Ivancic v. Olmstead
Facts: Since 1970, Olmstead owned the property next to Ivancic's parent's property and at the base of Olmstead property stood a maple tree adjacent to Ivancic's parents property. The branches of the maple tree extended over into the side of Ivancic's property. On 26 September 1980, Ivancic was working on his truck in the driveway of his parent's property when a heavy windstorm caused a branch from the maple tree to fall and injure Ivancic. Ivancic filed a lawsuit against Olmstead for interposing causes of action in negligence and common-law trespass. The trial court declined to hear the case of the common law trespassing and solely on the negligence. During the trial court, the jury awarded Ivancic $3,500. Both Ivancic and Olmstead moved to set aside the verdict, Ivancic did because of inadequacy, and Olmstead because of the verdict was against the weight of the evidence. The court ordered a new trial based on liability and damages.
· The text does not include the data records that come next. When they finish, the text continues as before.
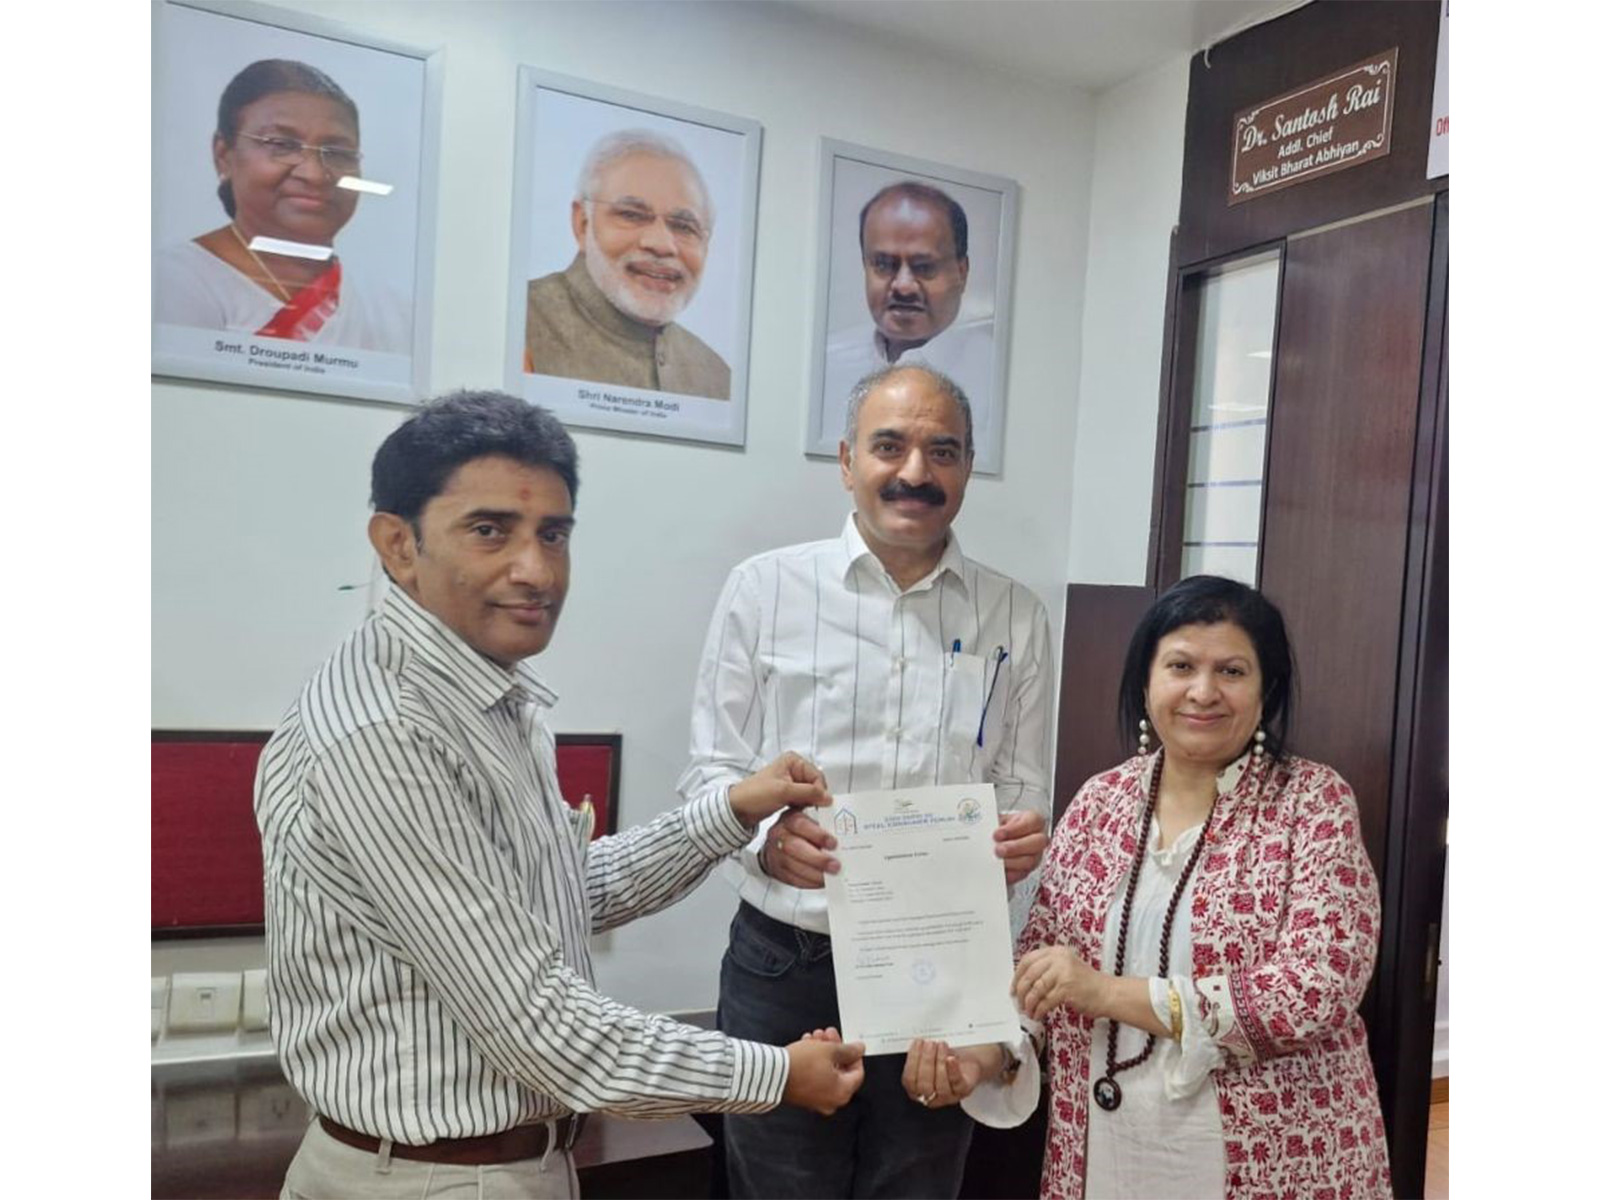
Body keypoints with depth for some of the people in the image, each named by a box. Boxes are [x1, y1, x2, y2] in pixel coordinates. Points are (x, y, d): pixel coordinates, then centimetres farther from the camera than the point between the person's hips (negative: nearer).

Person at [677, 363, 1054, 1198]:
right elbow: (709, 774, -2)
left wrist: (1021, 840, -16)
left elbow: (1025, 793, 7)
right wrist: (765, 836, -22)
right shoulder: (765, 587, -3)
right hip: (784, 965, -2)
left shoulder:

At the Appellate Division, the verdict was reversed and the complaint was dismissed.

Issue(s) Presented: The issues presented when considering the negligence cause of action is if the Olmstead had knowledge that the maple tree on their property was defective and could have fell to cause injuries.

Holding: Ivancic made no claim that Olmstaed had actual knowledge of the defective nature of the maple tree. It is necessary to consider whether there was sufficient evidence for a jury to conclude that Olmstead had constructive notice.

Rationale: There was no evidence present of indication that the tree was diseases or decayed. No witness testified that they observed decayed limbs, withered or dead leaves, or discoloration that would indicate disease. The constructive notice in reference to the liability of falling trees, there is no duty to check each tree that has no visible signs of disease or decay. And there is no further action required for the owner to take to prevent harm. Ivancic's expert witness testified that he did not see the limb until the day of the trail and all remained was an eight-foot stump. He also testified that through pictures that he summed up the cause of the decay, but indicated that since it was eight feet high, it would be difficult if not impossible for a reasonable person or landowner to notice decay. These statements testified indicated that since Olmstead did not inspect the tree in ten years is irreverent.
2. When reviewing the claim by Ivancic that the trail court error in denying the common-law trespass, they examined the case of Phillips v. Sun Oil Co. they concluded that for a trespasser to be held liable, the trespasser does not intend to cause damages but must act as an unlawful invasion. In the following case since Olmstead did not plant the tree and she allowed the tree to grow healthy and naturally cross into Ivancic's parent's property, it is not an intended act of trespassing.
Justice Jasen's conclusion was there was no sufficient evidence present that indicated that Olmstead intended to cause the injury to Ivancic through the actions of neglecting to inspect what was visibly a healthy tree. Also, that the claim of common law trespass was correctly dismissed by the trial court due to elements surrounding the act of trespassing where not met.